Please cite this paper as: Anti‐IL5 decreases the number of eosinophils but not the severity of dermatitis in Sharpin‐deficient mice. Experimental Dermatology 2010; 19: 252–258. Abstract:  Sharpin‐deficient ( Sharpin cpdm ) mutant mice develop a chronic eosinophilic dermatitis. To determine the efficacy of eosinophil‐depletion in chronic inflammation, Sharpin cpdm mice were treated with anti‐IL5 antibodies. Mice treated with anti‐IL5 had a 90% reduction of circulating eosinophils and a 50% decrease in cutaneous eosinophils after 10 days compared with sham‐treated littermates.

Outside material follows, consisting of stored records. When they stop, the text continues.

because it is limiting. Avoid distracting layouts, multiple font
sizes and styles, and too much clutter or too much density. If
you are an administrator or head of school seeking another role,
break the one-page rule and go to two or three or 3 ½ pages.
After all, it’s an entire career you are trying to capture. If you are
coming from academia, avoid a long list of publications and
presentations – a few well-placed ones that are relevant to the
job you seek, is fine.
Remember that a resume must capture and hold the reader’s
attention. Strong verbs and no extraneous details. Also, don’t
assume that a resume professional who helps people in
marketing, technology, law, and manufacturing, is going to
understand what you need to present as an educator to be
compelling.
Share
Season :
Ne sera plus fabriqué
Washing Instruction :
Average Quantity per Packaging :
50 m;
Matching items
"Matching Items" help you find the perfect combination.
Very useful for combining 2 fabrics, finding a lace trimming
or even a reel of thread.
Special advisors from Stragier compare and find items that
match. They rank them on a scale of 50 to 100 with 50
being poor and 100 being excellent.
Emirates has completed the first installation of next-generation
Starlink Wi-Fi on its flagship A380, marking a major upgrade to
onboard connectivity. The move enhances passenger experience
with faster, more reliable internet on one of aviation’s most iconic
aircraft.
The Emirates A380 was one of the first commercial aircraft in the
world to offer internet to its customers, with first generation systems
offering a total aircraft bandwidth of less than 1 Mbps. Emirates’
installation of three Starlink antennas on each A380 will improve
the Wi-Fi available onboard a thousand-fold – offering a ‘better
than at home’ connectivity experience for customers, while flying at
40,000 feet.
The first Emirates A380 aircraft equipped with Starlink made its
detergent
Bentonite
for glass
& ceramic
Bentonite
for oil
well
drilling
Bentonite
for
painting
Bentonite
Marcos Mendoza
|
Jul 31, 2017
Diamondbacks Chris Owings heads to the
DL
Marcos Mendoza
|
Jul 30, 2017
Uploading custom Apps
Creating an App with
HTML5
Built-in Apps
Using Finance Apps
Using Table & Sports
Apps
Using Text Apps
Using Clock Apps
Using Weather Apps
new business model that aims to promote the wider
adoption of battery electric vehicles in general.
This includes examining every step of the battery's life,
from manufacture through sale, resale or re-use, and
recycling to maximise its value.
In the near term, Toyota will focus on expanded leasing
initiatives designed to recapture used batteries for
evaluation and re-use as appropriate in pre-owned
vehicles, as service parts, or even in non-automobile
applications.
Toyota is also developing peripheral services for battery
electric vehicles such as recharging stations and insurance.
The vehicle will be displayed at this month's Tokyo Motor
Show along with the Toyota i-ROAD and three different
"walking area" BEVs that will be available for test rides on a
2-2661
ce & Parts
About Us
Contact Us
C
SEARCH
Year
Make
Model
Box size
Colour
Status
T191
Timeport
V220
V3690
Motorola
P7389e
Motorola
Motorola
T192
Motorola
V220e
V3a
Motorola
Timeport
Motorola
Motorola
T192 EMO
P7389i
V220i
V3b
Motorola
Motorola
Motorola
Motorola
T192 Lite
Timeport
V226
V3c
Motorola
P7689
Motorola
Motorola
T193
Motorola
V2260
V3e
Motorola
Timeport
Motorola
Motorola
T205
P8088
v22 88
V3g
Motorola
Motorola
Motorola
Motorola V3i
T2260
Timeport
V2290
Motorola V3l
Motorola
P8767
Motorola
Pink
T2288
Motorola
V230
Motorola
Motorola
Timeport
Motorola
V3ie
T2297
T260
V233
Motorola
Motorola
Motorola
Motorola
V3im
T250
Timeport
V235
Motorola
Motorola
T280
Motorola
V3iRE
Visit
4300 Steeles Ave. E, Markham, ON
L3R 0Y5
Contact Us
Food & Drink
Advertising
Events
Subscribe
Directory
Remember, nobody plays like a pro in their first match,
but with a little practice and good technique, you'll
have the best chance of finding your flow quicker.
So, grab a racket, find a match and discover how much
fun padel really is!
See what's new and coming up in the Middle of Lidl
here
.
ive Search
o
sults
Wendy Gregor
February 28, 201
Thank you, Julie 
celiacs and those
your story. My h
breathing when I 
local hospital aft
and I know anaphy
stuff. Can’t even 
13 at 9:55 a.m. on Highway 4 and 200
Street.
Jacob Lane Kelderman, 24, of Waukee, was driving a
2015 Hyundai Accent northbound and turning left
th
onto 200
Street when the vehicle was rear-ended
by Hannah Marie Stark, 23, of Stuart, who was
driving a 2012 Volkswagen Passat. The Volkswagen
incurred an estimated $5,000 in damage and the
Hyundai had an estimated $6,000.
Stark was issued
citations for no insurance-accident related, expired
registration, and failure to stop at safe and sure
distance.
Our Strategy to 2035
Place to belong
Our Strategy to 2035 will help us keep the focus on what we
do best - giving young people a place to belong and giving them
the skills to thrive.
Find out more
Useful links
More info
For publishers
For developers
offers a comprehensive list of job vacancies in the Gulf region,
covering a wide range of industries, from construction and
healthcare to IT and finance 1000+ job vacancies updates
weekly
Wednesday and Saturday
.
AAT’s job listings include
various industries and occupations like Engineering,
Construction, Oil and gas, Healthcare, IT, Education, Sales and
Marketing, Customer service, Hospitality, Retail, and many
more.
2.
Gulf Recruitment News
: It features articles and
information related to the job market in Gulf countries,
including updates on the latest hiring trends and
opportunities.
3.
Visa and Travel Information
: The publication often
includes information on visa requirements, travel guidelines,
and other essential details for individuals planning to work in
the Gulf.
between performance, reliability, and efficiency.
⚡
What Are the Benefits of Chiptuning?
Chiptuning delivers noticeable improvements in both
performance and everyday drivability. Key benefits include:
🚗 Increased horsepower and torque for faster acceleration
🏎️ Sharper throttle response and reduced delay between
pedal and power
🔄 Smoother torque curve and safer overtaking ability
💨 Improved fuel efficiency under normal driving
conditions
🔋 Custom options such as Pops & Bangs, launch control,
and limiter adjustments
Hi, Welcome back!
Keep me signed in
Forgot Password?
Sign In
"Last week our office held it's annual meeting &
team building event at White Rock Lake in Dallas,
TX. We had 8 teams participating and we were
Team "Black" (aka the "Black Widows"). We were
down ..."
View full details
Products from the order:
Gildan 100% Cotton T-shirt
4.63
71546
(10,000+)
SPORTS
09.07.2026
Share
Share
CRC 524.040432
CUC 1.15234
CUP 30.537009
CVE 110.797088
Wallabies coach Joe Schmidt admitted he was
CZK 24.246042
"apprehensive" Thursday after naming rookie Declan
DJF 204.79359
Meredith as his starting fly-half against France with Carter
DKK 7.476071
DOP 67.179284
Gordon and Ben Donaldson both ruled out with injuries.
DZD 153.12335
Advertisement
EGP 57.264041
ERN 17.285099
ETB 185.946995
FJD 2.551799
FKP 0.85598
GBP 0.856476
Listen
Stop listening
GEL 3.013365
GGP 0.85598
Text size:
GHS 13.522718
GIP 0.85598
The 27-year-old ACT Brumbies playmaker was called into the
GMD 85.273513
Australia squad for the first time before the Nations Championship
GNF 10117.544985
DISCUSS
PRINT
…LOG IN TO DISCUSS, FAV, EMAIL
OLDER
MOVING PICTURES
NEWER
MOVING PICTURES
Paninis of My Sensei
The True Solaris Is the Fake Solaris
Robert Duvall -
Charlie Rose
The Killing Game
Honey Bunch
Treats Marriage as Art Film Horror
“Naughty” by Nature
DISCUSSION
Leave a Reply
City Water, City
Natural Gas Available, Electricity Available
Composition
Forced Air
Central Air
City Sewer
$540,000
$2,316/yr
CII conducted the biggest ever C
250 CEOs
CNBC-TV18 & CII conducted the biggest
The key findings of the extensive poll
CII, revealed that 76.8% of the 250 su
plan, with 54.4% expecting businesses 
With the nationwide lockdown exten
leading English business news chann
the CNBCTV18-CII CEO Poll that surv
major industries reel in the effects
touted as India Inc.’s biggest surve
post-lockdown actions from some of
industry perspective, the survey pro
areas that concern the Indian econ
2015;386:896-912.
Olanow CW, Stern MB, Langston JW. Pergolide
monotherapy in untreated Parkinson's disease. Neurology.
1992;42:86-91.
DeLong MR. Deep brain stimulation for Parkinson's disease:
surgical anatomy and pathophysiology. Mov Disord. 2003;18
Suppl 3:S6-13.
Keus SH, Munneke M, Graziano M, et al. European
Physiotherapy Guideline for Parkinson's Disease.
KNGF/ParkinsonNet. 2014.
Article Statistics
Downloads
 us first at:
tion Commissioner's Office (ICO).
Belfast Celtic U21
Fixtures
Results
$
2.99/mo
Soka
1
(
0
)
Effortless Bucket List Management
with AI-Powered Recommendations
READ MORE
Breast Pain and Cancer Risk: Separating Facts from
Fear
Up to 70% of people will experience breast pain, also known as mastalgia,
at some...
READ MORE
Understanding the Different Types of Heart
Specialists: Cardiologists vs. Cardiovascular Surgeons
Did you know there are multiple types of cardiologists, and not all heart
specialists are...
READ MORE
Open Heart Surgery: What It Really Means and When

Reducing the number of eosinophils resulted in increased severity of alopecia and erythema and a significant increase in epidermal thickness. Skin homogenates from mice treated with anti‐IL5 had decreased mRNA expression of arylsulfatase B ( Arsb ), diamine oxidase (amiloride‐binding protein 1, also called histaminase; Abp1 ) and Il10 , which are mediators that eosinophils may release to quench inflammation. Skin homogenates from mice treated with anti‐IL5 also had decreased mRNA expression of Il4 , Il5 , Ccl11 , kit ligand ( Kitl ) and Tgfa ; and increased mRNA expression of Tgfb1 , Mmp12 and tenascin C ( Tnc ). In order to further decrease the accumulation of eosinophils, Sharpin cpdm mice were crossed with IL5 null mice. Il5 −/− , Sharpin cpdm / Sharpin cpdm mice had a 98% reduction of circulating eosinophils and a 95% decrease in cutaneous eosinophils compared with IL5‐sufficient Sharpin cpdm mice. The severity of the lesions was similar between IL5‐sufficient and IL5‐deficient mice. Double mutant mice had a significant decrease in Abp1 , and a significant increase in Tgfb1 , Mmp12 and Tnc mRNA compared with controls. These data indicate that eosinophils are not essential for the development of dermatitis in Sharpin cpdm mice and suggest that eosinophils have both pro‐inflammatory and anti‐inflammatory roles in the skin of these mice.